The U.S. Department of Justice and the Federal Energy Regulatory Commission's staff have urged the FERC to ignore key portions of a law judge's recommendation that described California Edison's proposed merger with San Diego Gas & Electric as anti-competitive and unlikely to generate economic benefits for Southern California electric utility customers.
In separate filings Thursday with the FERC, both the Justice Department and the FERC staff argued that FERC Administrative Law Judge George P. Lewnes failed to follow Justice Department guidelines in his Nov. 27 recommendation that urged the FERC to prohibit the merger on antitrust grounds.

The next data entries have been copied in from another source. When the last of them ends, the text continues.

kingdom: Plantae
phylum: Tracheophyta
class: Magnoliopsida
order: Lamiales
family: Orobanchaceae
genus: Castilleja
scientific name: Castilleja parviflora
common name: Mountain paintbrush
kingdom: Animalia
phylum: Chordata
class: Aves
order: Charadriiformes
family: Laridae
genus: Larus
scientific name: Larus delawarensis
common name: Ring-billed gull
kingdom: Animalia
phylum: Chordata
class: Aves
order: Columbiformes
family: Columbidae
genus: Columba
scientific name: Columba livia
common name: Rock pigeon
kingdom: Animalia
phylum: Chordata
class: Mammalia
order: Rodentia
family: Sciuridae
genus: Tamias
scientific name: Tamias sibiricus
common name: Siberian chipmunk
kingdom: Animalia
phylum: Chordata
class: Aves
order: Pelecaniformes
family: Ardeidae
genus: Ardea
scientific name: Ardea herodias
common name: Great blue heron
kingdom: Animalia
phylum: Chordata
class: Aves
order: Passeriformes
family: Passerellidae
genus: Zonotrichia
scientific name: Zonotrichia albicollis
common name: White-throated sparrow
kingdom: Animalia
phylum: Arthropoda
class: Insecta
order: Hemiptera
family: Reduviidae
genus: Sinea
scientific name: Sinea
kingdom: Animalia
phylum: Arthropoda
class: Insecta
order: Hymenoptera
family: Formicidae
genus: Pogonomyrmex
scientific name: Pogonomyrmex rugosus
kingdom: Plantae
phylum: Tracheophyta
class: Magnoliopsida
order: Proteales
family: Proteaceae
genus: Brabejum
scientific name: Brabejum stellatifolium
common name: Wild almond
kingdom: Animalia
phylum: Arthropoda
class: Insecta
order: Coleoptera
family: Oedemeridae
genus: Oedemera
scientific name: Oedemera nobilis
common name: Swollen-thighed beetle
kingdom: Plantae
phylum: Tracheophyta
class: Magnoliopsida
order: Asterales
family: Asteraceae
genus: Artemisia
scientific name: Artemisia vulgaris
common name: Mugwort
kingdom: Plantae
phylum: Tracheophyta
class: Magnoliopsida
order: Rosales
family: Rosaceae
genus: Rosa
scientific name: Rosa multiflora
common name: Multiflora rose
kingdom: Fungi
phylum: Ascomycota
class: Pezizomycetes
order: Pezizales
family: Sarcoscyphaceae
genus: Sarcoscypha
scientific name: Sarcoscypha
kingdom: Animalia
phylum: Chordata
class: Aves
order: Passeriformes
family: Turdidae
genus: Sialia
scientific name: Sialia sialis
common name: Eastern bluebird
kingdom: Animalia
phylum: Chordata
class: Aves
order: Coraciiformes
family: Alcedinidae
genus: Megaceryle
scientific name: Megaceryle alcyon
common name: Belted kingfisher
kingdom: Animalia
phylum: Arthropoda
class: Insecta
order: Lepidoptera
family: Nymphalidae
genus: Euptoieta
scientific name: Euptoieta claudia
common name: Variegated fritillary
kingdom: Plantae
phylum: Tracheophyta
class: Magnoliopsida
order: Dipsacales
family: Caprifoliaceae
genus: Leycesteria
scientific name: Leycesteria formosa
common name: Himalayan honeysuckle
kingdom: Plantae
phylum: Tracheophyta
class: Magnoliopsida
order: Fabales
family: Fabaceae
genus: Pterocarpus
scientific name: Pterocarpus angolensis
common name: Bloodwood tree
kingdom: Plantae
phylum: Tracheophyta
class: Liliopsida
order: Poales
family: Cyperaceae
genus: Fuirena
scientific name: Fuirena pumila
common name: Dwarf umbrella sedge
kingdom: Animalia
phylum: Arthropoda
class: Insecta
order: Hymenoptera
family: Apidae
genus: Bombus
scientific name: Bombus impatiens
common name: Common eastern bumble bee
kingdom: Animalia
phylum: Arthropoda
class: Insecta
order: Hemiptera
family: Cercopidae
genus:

The Justice Department argued that Lewnes' recommendation was based upon "misperception and misapplication" of the Justice Department's antitrust guidelines. The Justice Department argued that Lewnes also ignored Edison's willingness to incorporate merger conditions that the Justice Department had designed to "address and alleviate" possible antitrust concerns.
Similarly, the FERC staff filing described Lewnes' antitrust concerns as "contrary to accepted antitrust analysis." The FERC staff filing also maintained that the two utilities had proven that the merger would produce economic benefits that would be shared by utility customers in Southern California.
Edison, in a separate filing with FERC on Thursday, described the recommendation that Lewnes issued in late November as "fatally flawed." Edison argued that "the logic of the initial decision (by Lewnes) would declare all mergers illegal. That plainly is not the law."
Commissioners have the option of endorsing or ignoring Lewnes' report when they make a final ruling on the controversial merger early in 1991. Commissioners also could ignore or endorse the merger-related reports issued by its own staff, the Justice Department or any other intervenor in the FERC's ongoing merger review.
Merger opponents on Friday downplayed the significance of the filings made Thursday.
"We think Lewnes' recommendation is the correct one, and that it should be affirmed by the commissioners," said David Bardin, a Washington-based attorney who represents the city of San Diego, a merger opponent, in FERC proceedings.
"There are no surprises" in the FERC staff and Justice Department filings, Bardin said. "The staff simply regurgitated what they've said before, and the Justice Department regurgitated what it's said," Bardin said.